Supervised chemical graph mining improves drug-induced liver injury prediction
Sangsoo Lim,
Youngkuk Kim,
Jeonghyeon Gu,
Sunho Lee,
Wonseok Shin,
Sun Kim
Affiliations
Sangsoo Lim
Bioinformatics Institute, Seoul National University, Gwanak-ro 1, Seoul 08826, South Korea
Youngkuk Kim
Department of Computer Science and Engineering, Seoul National University, Gwanak-ro 1, Seoul 08826, South Korea
Jeonghyeon Gu
Interdisciplinary Program in Artificial Intelligence, Seoul National University, Gwanak-ro 1, Seoul 08826, South Korea
Sunho Lee
AIGENDRUG Co., Ltd., Gwanak-ro 1, Seoul 08826, South Korea
Wonseok Shin
Department of Computer Science and Engineering, Seoul National University, Gwanak-ro 1, Seoul 08826, South Korea
Sun Kim
Department of Computer Science and Engineering, Seoul National University, Gwanak-ro 1, Seoul 08826, South Korea; Interdisciplinary Program in Artificial Intelligence, Seoul National University, Gwanak-ro 1, Seoul 08826, South Korea; AIGENDRUG Co., Ltd., Gwanak-ro 1, Seoul 08826, South Korea; Corresponding author
Summary: Drug-induced liver injury (DILI) is the main cause of drug failure in clinical trials.
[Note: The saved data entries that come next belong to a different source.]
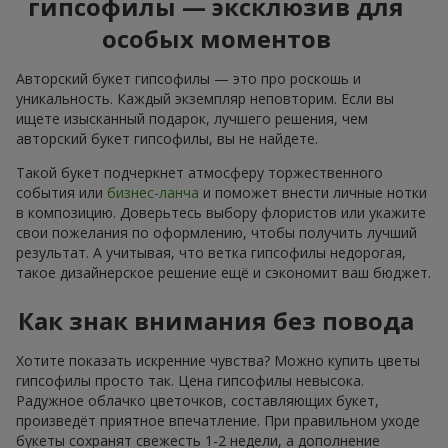
гипсофилы — эксклюзив для
особых моментов
Авторский букет гипсофилы — это про роскошь и
уникальность. Каждый экземпляр неповторим. Если вы
ищете изысканный подарок, лучшего решения, чем
авторский букет гипсофилы, вы не найдете.
Такой букет подчеркнет атмосферу торжественного
события или
бизнес-ланча
и поможет внести личные нотки
в композицию. Доверьтесь выбору флористов или укажите
свои пожелания по оформлению, чтобы получить лучший
результат. А учитывая, что ветка гипсофилы недорогая,
такое дизайнерское решение ещё и сэкономит ваш бюджет.
Как знак внимания без повода
Хотите показать искренние чувства? Можно купить цветы
гипсофилы просто так. Цена гипсофилы невысока.
Радужное облачко цветочков, составляющих букет,
произведёт приятное впечатление. При правильном уходе
букеты сохранят свежесть 1-2 недели, а дополнение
The characterization of toxic compounds in terms of chemical structure is important because compounds can be metabolized to toxic substances in the liver. Traditional machine learning approaches have had limited success in predicting DILI, and emerging deep graph neural network (GNN) models are yet powerful enough to predict DILI. In this study, we developed a completely different approach, supervised subgraph mining (SSM), a strategy to mine explicit subgraph features by iteratively updating individual graph transitions to maximize DILI fidelity. Our method outperformed previous methods including state-of-the-art GNN tools in classifying DILI on two different datasets: DILIst and TDC-benchmark. We also combined the subgraph features by using SMARTS-based frequent structural pattern matching and associated them with drugs’ ATC code.